Work to be completed: Leaving out pictures, output exactly the lines below from the one that has "index mcp: (750, 442)" through the one that has "thumb tip: (480, 295)", and nothing else.
Top of Available data
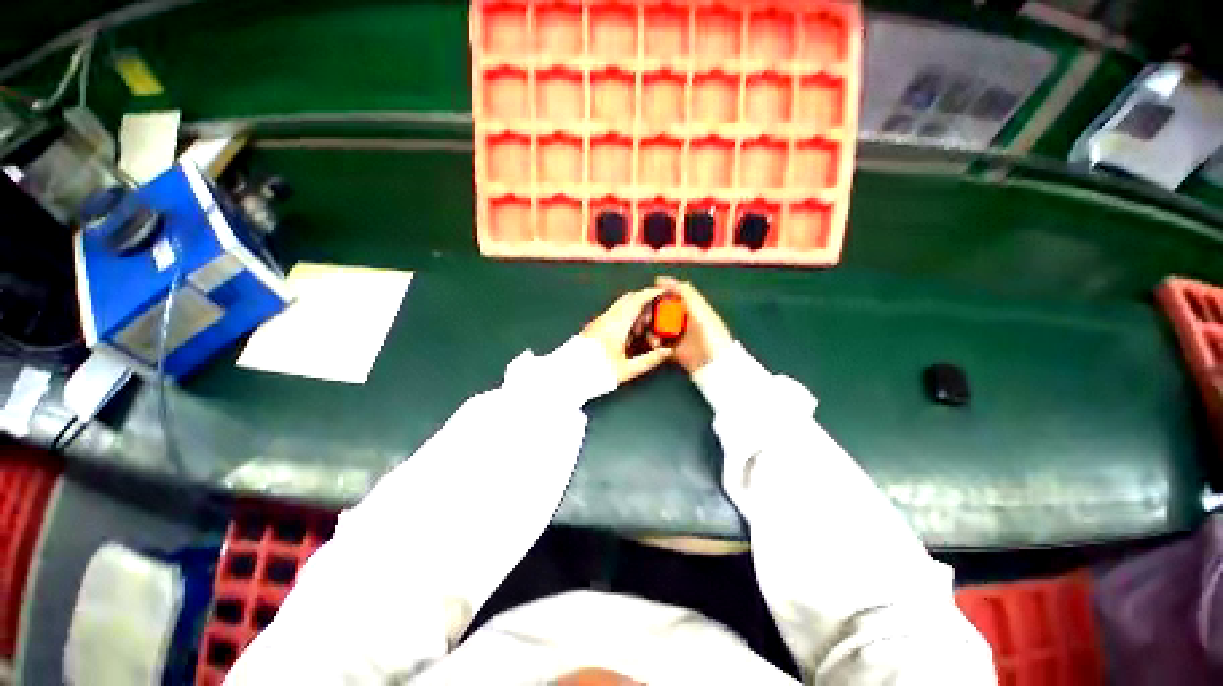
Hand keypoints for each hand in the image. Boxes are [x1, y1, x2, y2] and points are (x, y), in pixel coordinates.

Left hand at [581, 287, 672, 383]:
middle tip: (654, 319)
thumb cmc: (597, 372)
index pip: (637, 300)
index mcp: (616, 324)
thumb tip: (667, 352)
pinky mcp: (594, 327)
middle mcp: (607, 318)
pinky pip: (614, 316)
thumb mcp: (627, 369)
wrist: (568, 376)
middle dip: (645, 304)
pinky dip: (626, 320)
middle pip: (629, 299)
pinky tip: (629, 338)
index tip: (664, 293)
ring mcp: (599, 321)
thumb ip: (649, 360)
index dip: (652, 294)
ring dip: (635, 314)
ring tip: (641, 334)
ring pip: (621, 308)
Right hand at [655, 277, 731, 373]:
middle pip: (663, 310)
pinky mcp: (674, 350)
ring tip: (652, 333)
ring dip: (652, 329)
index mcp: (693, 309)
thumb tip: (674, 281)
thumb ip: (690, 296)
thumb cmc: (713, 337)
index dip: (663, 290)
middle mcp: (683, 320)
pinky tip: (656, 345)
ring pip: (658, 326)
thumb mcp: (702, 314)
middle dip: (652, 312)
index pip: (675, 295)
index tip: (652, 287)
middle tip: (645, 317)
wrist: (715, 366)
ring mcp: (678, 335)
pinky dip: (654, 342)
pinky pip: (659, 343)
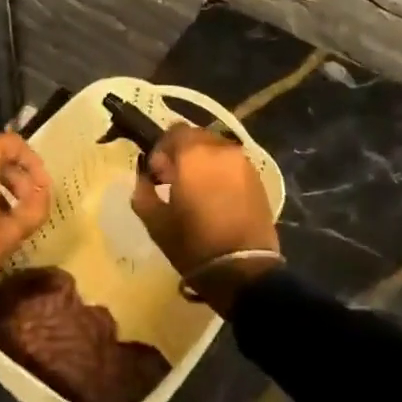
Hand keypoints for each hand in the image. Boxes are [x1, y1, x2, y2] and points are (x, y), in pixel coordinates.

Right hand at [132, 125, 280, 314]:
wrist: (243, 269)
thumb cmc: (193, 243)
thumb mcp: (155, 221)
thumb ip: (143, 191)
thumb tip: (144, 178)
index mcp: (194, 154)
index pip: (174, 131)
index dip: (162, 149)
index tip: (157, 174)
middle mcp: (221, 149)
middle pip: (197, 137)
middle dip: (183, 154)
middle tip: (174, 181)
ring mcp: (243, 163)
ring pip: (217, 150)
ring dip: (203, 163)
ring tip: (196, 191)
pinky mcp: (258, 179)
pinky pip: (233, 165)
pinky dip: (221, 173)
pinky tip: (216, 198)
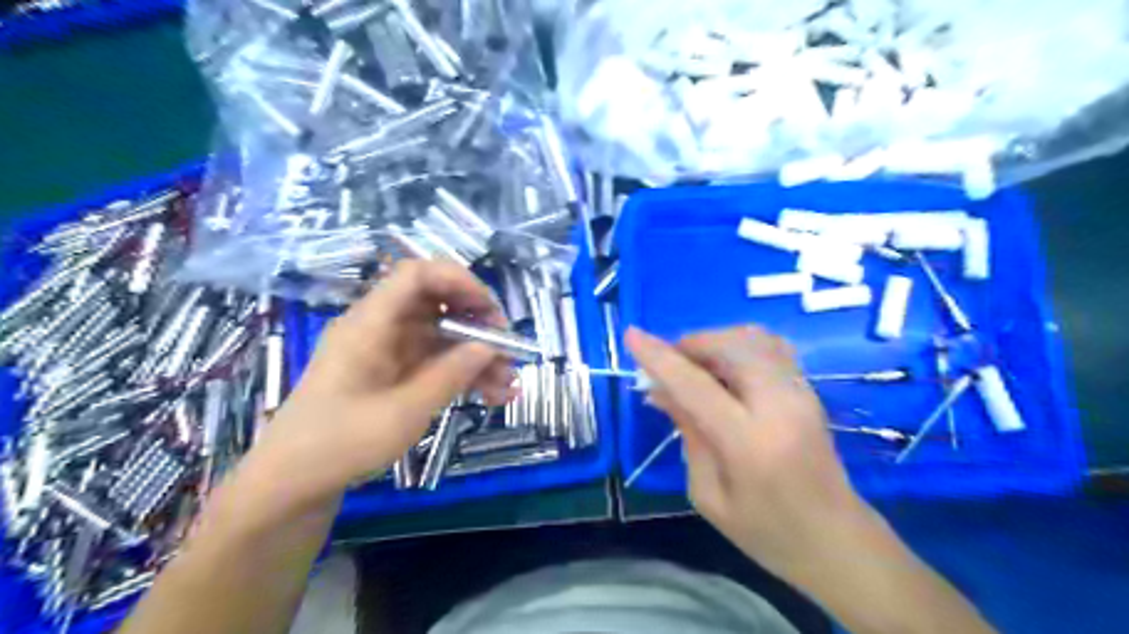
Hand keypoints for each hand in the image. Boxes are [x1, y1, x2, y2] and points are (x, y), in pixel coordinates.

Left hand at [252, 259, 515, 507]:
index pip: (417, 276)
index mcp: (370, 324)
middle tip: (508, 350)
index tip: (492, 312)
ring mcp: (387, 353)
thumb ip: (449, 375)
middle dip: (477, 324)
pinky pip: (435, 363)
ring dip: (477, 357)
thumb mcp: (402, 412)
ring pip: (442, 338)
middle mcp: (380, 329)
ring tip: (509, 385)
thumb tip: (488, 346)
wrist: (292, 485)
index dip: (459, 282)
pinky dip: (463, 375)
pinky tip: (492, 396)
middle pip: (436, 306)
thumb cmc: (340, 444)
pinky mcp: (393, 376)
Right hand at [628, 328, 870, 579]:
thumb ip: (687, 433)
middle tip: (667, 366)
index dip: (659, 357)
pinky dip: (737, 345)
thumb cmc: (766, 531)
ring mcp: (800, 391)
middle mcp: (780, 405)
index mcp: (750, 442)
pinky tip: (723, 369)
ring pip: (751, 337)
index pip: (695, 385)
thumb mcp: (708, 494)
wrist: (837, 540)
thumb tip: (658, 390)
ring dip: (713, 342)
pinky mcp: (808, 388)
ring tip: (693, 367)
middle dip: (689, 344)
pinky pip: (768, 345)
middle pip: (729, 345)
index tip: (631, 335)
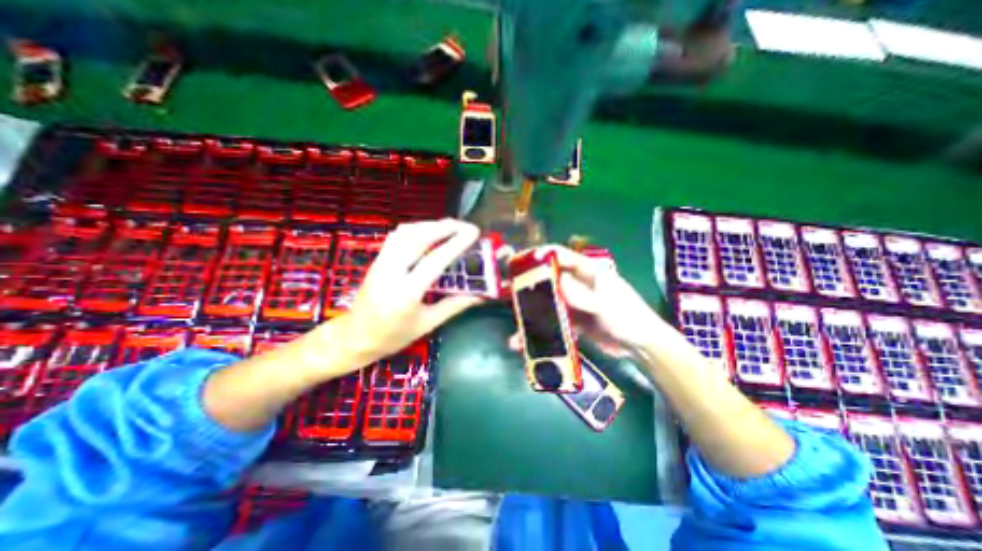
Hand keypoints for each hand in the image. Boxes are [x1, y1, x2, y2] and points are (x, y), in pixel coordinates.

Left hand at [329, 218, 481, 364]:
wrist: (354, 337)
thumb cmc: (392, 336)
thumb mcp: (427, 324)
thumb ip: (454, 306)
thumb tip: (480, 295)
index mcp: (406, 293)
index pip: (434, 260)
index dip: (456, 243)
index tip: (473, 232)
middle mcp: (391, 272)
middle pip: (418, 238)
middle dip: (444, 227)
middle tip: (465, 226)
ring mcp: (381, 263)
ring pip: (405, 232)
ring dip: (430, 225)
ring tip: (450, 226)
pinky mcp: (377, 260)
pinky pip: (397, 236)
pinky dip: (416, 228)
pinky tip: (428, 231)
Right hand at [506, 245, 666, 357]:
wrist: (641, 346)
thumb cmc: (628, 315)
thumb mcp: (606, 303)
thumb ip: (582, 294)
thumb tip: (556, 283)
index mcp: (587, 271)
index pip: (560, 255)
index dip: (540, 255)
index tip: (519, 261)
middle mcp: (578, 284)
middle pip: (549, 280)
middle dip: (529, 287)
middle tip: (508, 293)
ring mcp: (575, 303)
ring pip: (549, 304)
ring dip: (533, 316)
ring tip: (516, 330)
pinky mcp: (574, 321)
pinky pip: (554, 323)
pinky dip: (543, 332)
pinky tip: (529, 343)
Bottom of Available data
Answer to this exercise:
index mcp: (750, 442)
pinky tip: (723, 369)
ring pip: (751, 337)
index pip: (695, 385)
thumb mcp: (708, 494)
wrist: (837, 540)
thumb tip: (658, 390)
ring dip: (713, 342)
pinky mcp: (808, 388)
ring tip: (693, 367)
middle dip: (689, 344)
pinky pip: (768, 345)
middle pip: (729, 345)
index tip: (631, 335)
Hand keypoints for each hand in the image. Boxes are [x1, y1, x2, y2] and points are (x, y), in pixel coordinates.

Left hand at [329, 218, 481, 364]:
wrist: (354, 337)
thumb cmc: (392, 336)
thumb mcp: (427, 324)
thumb ip: (454, 306)
thumb tip: (480, 295)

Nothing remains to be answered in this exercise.